The bill expands Medicare-covered, pharmacist-delivered testing and limited treatment — improving timely access and reimbursing pharmacists — but increases Medicare spending while leaving narrow service scope and state-level rules that may limit or unevenly distribute those benefits.
Medicare beneficiaries will be able to receive outpatient testing and limited treatment for infectious diseases (COVID‑19, flu, RSV, strep) directly from pharmacists starting Jan 1, 2026, increasing timely access to care.
Pharmacists (and pharmacy providers) can bill Medicare for these covered services, creating a new revenue stream and incentivizing more pharmacies to offer timely testing and treatment.
During a declared §319 public health emergency, pharmacist-provided services are paid at a higher rate, encouraging surge capacity and greater provider availability in emergencies.
Taxpayers and the Medicare program will face increased spending to pay pharmacists for these services, raising program costs.
State supervision and collaboration requirements mean administrative complexity and could produce uneven access across states that have restrictive pharmacy practice laws, limiting benefits for beneficiaries in some areas.
Covered services are limited to a narrow set of infectious‑disease testing/treatment and §319 emergency responses, restricting pharmacists' ability to provide a broader range of reimbursed clinical care under Medicare.
Based on analysis of 2 sections of legislative text.
Adds limited pharmacist services to Medicare Part B for specified infectious testing/treatment, sets payment rules, and bans balance billing starting Jan 1, 2026.

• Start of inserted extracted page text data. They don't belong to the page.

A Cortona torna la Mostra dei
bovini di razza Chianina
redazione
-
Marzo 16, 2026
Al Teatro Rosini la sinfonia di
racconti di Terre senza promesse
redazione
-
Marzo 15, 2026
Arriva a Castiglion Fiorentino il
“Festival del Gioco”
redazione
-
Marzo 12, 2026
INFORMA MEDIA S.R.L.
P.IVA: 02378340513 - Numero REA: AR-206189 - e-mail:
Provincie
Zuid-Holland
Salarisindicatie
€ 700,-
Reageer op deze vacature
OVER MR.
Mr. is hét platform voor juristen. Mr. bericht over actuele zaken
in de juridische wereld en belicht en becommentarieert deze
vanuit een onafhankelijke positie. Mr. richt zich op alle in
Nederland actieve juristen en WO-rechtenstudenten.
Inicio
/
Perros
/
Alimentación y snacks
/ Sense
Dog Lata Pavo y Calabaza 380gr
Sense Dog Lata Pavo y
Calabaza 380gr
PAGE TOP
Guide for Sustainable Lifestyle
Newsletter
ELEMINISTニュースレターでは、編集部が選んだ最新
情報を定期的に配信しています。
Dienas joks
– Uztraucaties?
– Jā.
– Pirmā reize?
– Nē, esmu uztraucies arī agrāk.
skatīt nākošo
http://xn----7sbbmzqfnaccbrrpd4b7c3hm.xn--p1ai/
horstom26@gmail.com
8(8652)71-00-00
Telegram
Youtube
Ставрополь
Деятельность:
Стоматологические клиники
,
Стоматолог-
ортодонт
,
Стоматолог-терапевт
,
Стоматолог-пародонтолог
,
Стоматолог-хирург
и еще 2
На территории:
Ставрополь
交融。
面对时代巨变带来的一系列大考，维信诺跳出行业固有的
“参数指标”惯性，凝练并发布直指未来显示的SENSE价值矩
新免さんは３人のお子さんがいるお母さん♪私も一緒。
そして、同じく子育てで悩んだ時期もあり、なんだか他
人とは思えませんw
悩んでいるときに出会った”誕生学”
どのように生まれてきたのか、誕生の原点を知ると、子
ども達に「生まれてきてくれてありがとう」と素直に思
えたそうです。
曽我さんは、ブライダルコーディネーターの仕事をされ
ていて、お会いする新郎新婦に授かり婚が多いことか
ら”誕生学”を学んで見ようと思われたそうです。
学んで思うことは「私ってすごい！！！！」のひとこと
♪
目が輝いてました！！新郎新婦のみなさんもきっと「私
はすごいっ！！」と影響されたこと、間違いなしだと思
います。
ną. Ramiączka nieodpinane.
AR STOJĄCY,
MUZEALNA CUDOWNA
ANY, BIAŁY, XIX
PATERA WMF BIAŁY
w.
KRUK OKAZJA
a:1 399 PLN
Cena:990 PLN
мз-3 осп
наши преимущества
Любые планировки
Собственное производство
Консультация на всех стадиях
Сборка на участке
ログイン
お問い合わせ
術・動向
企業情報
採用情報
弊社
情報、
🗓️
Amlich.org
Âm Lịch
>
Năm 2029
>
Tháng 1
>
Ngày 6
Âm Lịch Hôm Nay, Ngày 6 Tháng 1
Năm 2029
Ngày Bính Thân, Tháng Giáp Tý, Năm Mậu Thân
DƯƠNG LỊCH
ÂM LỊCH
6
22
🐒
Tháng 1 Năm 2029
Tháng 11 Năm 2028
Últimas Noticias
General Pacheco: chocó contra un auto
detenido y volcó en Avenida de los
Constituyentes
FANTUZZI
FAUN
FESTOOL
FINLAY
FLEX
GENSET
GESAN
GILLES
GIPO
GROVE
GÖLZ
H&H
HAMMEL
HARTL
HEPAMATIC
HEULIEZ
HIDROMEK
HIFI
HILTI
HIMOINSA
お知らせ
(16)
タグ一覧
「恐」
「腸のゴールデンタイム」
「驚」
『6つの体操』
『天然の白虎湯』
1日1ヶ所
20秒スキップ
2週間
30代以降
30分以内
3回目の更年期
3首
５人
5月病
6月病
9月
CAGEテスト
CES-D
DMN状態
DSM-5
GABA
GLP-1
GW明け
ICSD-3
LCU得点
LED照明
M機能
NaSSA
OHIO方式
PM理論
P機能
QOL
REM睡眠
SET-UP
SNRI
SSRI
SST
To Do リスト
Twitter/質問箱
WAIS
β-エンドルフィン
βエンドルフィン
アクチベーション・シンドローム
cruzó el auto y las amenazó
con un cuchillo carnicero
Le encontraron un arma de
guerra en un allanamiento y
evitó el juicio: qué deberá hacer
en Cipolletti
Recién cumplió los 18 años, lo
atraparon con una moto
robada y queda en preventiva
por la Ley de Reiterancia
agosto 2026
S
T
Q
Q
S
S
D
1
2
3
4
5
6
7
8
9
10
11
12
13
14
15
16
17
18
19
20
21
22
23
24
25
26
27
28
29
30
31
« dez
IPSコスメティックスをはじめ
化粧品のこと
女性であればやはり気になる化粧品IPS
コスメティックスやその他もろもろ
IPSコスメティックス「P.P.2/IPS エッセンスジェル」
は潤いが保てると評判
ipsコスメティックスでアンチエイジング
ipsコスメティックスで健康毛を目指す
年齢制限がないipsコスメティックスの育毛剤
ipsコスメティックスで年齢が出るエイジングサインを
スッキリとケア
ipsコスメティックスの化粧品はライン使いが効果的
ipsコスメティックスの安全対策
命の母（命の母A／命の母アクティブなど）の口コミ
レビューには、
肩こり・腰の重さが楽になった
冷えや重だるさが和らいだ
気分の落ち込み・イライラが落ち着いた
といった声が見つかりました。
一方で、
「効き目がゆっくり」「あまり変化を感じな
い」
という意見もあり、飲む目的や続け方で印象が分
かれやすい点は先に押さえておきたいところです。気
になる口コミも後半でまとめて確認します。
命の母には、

Introduced May 1, 2025 by Adrian Smith · Last progress May 1, 2025
Adds a limited set of pharmacist-provided services to Medicare Part B so Medicare can pay for certain pharmacist testing and treatment for respiratory infections and for services tied to a declared public health emergency. It sets payment rules (generally 80% of a capped amount, 100% for declared public health emergencies), bans balance billing by pharmacists, and makes the changes effective January 1, 2026. The coverage is limited to services pharmacists are legally authorized to provide under state law and applies when services meet any applicable state supervision or collaboration requirements. The law focuses on testing/treatment for COVID-19, influenza, RSV, streptococcal pharyngitis, and other services tied to a Public Health Service Act §319 emergency.